• **Provided text**

------------------------------------------------

1. Install dependencies:

```bash
uv sync
```

2. Make sure Qdrant is running (default: `localhost:6333`).

Example local run:

```bash
docker run --rm -p 6333:6333 qdrant/qdrant
```

3. Make sure Ollama is running.

4. Pull required Ollama model(s):

```bash
ollama pull gemma4:e2b
```

## Build the Index

```bash
uv run main.py ingest --rebuild
```

This ingests documents into the Qdrant collection (default: `store`) and writes extracted artifacts under `data/artifacts`.

## Ask a Single Question

```bash
uv run main.py ask "What is the core idea of scaled dot-product attention?"
```

Optional: force re-ingestion before asking.

```bash
uv run main.py ask "What is the core idea of scaled dot-product attention?" --rebuild
```

## Start Interactive Chat

```bash
uv run main.py chat
```

Optional: force re-ingestion before chat.

```bash
uv run main.py chat --rebuild
```

## Current Agent Behavior

- Answers are constrained to retrieved context; if information is missing, the agent explicitly says it could not find it in indexed context.
- Responses are streamed token-by-token in the terminal.
- Source lines are printed after each answer (`type`, `source`, `page`, `image`).
- `chat` mode keeps in-memory conversation state and enables `SummarizationMiddleware` (trigger: 500 tokens, keep last 2 messages).

------------------------------------------------

• **Extracted data**

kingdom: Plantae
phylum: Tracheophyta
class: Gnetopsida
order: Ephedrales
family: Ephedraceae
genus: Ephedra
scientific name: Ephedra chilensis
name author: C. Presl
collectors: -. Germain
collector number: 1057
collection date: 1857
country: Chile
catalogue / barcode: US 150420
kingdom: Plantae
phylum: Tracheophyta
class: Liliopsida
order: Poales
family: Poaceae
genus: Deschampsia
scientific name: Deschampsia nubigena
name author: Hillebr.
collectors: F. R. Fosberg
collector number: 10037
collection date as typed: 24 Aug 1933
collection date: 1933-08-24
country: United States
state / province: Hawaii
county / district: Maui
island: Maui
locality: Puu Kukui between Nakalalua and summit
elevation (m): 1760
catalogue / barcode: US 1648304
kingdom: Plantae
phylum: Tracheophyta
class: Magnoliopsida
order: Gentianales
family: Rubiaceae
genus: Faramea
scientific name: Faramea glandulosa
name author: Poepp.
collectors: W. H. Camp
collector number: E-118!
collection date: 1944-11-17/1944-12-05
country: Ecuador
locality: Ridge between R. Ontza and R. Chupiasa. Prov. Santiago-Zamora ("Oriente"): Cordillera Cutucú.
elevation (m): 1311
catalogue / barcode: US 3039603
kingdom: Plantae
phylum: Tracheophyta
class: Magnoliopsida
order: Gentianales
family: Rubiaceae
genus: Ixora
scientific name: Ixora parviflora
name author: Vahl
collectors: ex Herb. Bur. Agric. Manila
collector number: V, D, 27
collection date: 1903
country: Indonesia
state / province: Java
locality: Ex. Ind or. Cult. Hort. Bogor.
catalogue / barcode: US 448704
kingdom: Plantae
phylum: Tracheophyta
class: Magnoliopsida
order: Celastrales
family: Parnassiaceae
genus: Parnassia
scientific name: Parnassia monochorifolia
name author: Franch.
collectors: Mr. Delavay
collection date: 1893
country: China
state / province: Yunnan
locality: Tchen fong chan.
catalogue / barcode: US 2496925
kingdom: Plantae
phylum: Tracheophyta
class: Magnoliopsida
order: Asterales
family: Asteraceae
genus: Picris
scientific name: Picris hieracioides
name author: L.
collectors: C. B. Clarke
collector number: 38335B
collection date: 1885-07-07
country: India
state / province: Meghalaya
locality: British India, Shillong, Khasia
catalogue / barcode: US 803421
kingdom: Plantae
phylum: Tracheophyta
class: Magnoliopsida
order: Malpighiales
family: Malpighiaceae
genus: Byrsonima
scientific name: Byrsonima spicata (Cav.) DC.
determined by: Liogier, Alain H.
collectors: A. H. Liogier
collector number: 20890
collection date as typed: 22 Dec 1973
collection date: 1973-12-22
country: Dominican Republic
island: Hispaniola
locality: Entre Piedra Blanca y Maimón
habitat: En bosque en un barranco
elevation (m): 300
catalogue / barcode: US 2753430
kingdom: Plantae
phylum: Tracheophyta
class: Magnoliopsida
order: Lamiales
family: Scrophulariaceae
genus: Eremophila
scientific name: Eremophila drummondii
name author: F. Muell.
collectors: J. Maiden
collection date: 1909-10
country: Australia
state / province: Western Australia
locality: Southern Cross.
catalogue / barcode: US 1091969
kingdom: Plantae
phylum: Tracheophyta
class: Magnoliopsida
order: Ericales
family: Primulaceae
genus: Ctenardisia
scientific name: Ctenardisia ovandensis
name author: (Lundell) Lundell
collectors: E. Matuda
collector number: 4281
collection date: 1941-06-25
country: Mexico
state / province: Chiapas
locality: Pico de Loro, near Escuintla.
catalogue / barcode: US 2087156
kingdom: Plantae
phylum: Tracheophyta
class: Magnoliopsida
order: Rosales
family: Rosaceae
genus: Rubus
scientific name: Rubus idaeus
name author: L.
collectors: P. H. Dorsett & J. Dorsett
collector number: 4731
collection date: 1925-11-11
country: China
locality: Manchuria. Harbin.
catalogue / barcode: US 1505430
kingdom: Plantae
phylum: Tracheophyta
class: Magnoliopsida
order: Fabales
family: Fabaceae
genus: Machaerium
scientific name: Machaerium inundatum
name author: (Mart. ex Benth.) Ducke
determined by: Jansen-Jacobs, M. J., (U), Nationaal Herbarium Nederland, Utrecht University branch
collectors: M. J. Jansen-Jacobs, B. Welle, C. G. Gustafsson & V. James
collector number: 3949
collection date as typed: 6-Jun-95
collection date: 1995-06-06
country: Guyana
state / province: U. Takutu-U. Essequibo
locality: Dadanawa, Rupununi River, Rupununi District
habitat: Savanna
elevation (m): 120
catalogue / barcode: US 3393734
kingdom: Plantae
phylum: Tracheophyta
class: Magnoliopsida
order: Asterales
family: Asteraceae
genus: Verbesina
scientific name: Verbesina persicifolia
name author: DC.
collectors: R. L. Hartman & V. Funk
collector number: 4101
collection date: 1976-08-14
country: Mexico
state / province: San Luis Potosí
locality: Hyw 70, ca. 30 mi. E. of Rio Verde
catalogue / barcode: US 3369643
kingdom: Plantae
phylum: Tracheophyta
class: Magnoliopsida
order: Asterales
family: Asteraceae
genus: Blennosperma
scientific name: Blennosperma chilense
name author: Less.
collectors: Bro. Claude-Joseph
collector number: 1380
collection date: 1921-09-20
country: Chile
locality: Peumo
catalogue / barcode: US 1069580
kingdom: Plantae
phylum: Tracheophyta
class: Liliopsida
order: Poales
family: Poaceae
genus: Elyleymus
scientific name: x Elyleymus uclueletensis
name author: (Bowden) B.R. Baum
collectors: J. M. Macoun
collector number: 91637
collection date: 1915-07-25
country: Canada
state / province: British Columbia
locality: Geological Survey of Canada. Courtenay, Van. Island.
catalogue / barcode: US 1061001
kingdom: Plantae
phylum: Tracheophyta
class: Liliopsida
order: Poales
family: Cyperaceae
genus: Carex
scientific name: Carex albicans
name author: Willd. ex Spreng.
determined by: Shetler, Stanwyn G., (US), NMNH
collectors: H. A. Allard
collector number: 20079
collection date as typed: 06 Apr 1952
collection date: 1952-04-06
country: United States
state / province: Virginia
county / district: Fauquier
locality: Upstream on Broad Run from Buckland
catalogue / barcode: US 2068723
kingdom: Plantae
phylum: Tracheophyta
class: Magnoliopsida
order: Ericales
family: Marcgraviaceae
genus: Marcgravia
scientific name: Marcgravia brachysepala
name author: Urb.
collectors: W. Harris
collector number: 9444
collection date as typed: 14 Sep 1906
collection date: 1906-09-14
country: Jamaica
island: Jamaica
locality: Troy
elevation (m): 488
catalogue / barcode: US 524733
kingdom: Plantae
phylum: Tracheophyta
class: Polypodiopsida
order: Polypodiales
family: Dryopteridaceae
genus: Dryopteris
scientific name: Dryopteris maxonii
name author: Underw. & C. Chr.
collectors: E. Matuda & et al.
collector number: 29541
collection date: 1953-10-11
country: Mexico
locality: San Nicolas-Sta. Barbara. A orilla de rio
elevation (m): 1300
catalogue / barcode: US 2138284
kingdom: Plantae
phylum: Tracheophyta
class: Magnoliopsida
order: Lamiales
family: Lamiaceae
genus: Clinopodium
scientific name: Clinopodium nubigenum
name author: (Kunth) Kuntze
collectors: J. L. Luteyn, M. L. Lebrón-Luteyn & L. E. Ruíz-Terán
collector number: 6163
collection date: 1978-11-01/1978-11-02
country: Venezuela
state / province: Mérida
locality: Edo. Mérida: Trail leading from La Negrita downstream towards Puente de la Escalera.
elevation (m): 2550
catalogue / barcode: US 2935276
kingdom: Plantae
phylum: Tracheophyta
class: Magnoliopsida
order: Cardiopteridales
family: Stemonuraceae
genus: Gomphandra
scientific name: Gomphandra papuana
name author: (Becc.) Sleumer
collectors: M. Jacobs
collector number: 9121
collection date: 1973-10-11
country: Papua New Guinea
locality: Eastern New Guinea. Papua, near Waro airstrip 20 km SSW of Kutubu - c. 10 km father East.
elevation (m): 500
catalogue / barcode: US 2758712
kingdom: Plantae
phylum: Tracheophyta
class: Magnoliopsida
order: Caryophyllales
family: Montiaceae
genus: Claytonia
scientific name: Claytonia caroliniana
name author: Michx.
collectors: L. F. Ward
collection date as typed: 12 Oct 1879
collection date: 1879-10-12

------------------------------------------------

• **What this exercise asks**
1. Rewrite the setup guide between "2. Make sure" and "Ollama is running.", inclusive, renaming each "running" to "active".
2. Go on with the setup guide, picking up after its final line.
The listing is separate from the setup guide and unrelated to it.

• **Answers for the exercise**
1.
2. Make sure Qdrant is active (default: `localhost:6333`).

Example local run:

```bash
docker run --rm -p 6333:6333 qdrant/qdrant
```

3. Make sure Ollama is active.

2.
- Usage metadata is printed in `ask` mode per call and aggregated at the end of `chat` mode.

## Useful Options

- Ingest multiple sources:

```bash
uv run main.py ingest --source https://arxiv.org/pdf/1706.03762 --source https://arxiv.org/pdf/2603.15031
```

- Set retrieval depth:

```bash
uv run main.py ask "Summarize encoder-decoder attention" --top-k 8
```

- Disable all vision enrichment:

```bash
uv run main.py ingest --rebuild --no-vision
```

- Disable only image descriptions:

```bash
uv run main.py ingest --rebuild --no-image-description
```

- Disable only formula transcription:

```bash
uv run main.py ingest --rebuild --no-formula-transcription
```

- Select formula OCR backend:

```bash
uv run main.py ingest --rebuild --equation-ocr-lib llm
```

Note: current retrieval in `rag_agent` reads from the default collection (`store`) during `ask/chat`.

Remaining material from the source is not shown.